= INSTRUCTIONS FOR THE TASK =
Go through the data and retrieve each line that includes the string "camera".

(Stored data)
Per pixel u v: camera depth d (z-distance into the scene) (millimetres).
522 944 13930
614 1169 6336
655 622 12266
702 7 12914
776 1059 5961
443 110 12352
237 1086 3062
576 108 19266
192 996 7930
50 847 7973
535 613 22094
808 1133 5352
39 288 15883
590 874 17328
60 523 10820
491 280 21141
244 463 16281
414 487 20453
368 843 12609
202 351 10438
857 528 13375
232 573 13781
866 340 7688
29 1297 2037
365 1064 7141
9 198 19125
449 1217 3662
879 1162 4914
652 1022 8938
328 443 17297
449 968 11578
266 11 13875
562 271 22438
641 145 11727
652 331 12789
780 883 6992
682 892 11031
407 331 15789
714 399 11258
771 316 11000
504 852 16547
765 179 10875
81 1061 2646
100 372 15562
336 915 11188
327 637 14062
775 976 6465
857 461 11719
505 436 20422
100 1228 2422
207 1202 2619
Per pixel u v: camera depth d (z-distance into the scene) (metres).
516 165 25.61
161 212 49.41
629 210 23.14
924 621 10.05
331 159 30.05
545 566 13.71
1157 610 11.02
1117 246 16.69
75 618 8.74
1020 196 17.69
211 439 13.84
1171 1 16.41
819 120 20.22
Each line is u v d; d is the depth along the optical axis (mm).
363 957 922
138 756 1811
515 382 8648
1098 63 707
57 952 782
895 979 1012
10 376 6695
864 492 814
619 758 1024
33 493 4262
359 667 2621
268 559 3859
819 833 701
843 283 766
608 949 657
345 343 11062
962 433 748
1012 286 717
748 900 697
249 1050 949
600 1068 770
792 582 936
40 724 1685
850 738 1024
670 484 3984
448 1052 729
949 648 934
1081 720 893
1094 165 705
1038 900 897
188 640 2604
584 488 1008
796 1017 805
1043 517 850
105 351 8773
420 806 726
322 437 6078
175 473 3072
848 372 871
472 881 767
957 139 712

= RESULT OF THE TASK =
Per pixel u v: camera depth d (z-distance into the scene) (millimetres).
Per pixel u v: camera depth d (z-distance into the scene) (metres).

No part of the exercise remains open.